### GIVEN PASSAGE
Updated Nov. 20, 2020

If the middle of the action is where you want to be—theaters, restaurants, coffee shops, lovely Bayfront Park—take a look at the many downtown condominium options. Downtowners love walking to the lively Saturday morning farmer’s market and the numerous art festivals and street parties. (The farmer's market has resumed with social distancing rules in place; those fun street parties are temporarily on hold.)

Choices range from small two-bedroom condos built in the 1970s to large ultra-luxury apartments in the Ritz-Carlton, Sarasota. A renaissance in new-condo construction—the brand-new BLVD Sarasota, the Ritz-Carlton Residences and Bayso  in the redeveloping Quay Sarasota district, Auteur on Boulevard of the Arts, the DeMarcay on South Palm Avenue and Epoch on Gulfstream Avenue, for example—is changing the city skyline forever.
######
### INFORMATION SUPPLIED
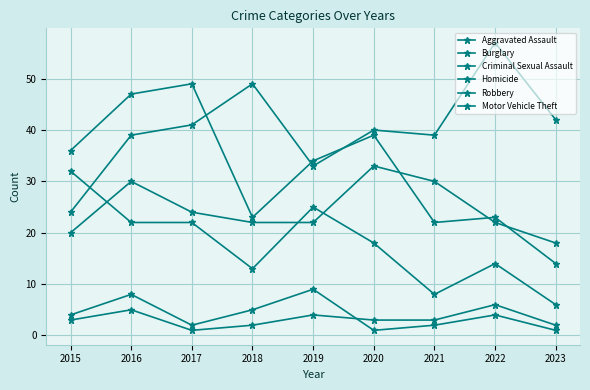

List the labels in order of Robbery value, largest first.

2017, 2016, 2020, 2015, 2019, 2018, 2022, 2021, 2023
######
In the passage on downtown Sarasota condos, which street is Epoch on?

Gulfstream Avenue.